What the task requires:
In the items below, turn the lines starting with the line that contains "പരിഗണിക്കണമെന്നാണ് എഐസിടിഇ" and going on through the line that contains "എഐസിടിഇ നിര്‍ദേശിച്ചത്. മറ്റു", both included, into a numbered list with blank lines left out. Include no other lines.
┌─ Listed entries
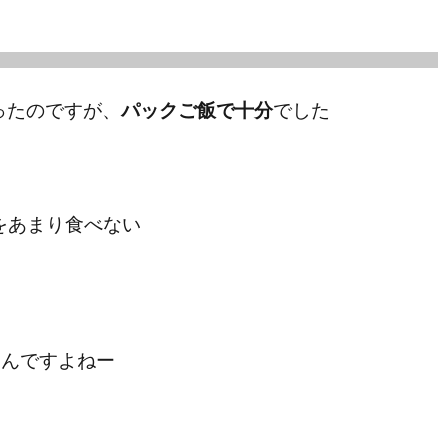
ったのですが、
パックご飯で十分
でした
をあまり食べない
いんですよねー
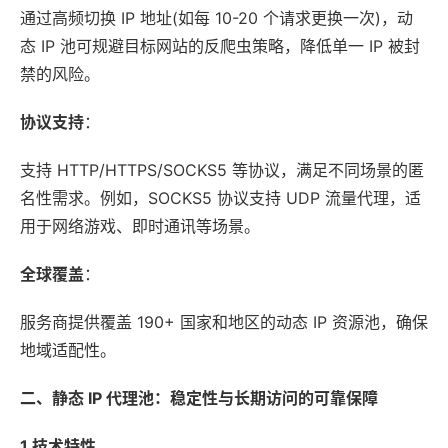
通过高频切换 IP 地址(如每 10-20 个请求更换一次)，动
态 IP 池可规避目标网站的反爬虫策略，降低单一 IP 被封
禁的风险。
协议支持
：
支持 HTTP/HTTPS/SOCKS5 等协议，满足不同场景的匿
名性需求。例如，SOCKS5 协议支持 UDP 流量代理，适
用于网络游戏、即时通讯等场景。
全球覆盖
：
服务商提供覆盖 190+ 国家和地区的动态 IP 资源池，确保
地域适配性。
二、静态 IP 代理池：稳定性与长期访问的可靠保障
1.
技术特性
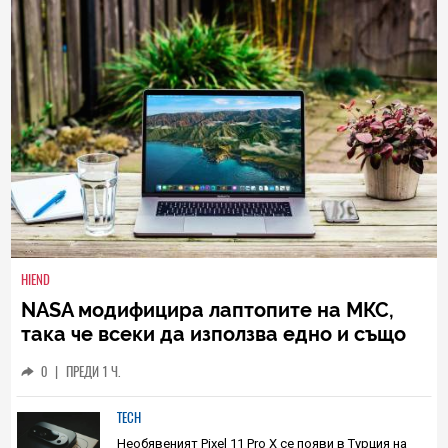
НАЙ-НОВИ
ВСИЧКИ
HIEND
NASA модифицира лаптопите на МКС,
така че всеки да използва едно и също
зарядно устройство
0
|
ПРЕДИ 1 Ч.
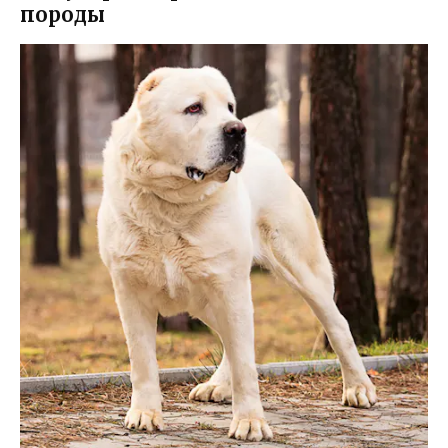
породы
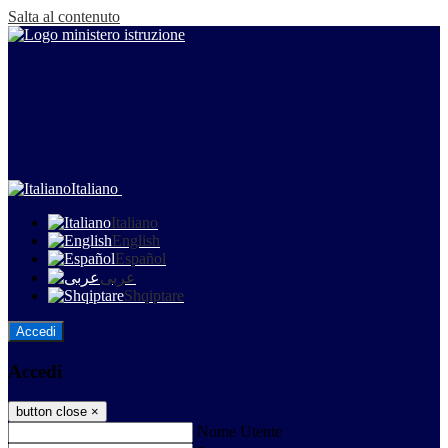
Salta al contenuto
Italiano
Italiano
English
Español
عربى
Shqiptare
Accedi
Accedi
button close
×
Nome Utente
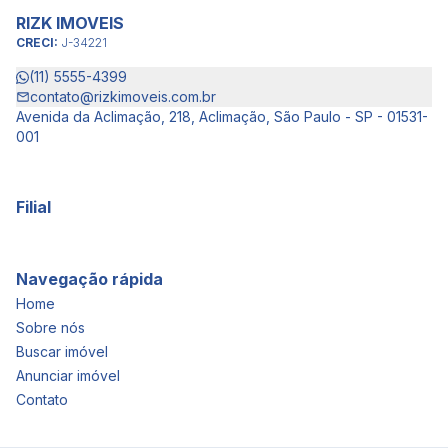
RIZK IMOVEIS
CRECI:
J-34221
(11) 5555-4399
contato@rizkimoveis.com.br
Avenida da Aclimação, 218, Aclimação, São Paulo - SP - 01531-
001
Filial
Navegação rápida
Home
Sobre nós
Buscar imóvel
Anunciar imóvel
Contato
└─
┌─ Listed entries
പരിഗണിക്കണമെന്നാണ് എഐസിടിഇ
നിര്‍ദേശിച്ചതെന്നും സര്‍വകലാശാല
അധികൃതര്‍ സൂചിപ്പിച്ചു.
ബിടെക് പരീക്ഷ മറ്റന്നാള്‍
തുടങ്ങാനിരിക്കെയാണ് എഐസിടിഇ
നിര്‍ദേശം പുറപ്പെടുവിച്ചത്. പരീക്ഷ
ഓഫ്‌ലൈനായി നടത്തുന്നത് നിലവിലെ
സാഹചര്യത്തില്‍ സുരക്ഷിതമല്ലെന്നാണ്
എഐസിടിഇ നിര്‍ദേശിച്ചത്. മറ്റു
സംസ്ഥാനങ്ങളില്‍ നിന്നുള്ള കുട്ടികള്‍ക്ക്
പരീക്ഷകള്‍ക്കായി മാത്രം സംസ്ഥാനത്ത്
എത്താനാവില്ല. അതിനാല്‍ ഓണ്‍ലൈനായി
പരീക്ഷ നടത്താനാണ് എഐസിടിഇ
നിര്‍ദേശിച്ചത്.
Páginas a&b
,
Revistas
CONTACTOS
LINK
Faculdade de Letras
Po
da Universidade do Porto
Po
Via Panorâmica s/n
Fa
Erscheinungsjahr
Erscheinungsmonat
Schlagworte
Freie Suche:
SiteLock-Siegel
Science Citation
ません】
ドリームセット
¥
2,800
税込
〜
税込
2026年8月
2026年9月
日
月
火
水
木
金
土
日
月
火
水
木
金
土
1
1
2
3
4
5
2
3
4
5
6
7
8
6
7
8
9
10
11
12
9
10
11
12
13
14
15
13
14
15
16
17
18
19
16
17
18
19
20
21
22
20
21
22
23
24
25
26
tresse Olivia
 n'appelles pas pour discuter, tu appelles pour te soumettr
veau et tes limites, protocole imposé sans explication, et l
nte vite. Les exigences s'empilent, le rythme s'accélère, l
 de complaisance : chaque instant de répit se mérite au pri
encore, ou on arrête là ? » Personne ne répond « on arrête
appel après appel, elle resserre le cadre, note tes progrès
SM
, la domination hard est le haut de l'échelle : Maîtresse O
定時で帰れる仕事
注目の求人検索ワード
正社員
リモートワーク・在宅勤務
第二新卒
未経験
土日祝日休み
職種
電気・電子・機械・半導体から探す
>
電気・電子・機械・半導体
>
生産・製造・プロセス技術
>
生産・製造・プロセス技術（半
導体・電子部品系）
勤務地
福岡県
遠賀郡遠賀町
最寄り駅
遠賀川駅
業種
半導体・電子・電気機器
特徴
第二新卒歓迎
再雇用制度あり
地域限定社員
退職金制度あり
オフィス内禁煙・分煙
└─
┌─ Listed entries
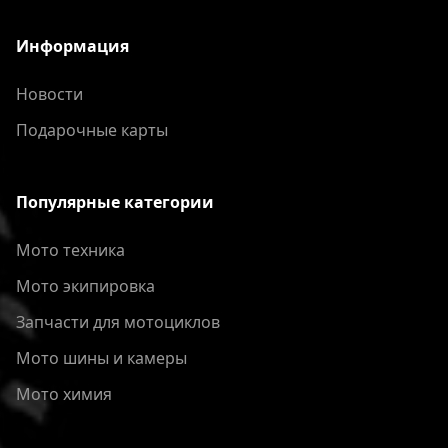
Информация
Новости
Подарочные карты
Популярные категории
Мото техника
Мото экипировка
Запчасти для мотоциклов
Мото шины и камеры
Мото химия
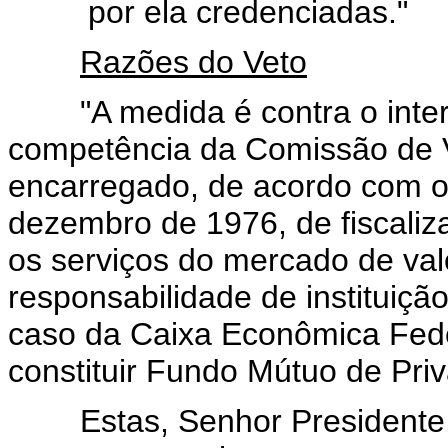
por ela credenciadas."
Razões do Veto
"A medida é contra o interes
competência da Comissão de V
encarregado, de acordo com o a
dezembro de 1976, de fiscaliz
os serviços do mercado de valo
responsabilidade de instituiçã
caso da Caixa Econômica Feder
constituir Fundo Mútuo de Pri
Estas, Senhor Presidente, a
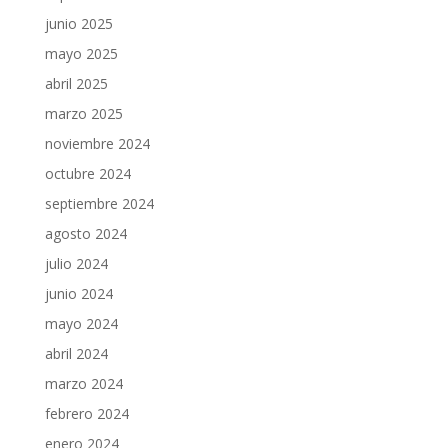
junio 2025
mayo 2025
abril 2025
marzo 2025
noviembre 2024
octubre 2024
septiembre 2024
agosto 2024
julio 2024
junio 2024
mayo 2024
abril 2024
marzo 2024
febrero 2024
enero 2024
└─
Exercise solution:
1. പരിഗണിക്കണമെന്നാണ് എഐസിടിഇ
2. നിര്‍ദേശിച്ചതെന്നും സര്‍വകലാശാല
3. അധികൃതര്‍ സൂചിപ്പിച്ചു.
4. ബിടെക് പരീക്ഷ മറ്റന്നാള്‍
5. തുടങ്ങാനിരിക്കെയാണ് എഐസിടിഇ
6. നിര്‍ദേശം പുറപ്പെടുവിച്ചത്. പരീക്ഷ
7. ഓഫ്‌ലൈനായി നടത്തുന്നത് നിലവിലെ
8. സാഹചര്യത്തില്‍ സുരക്ഷിതമല്ലെന്നാണ്
9. എഐസിടിഇ നിര്‍ദേശിച്ചത്. മറ്റു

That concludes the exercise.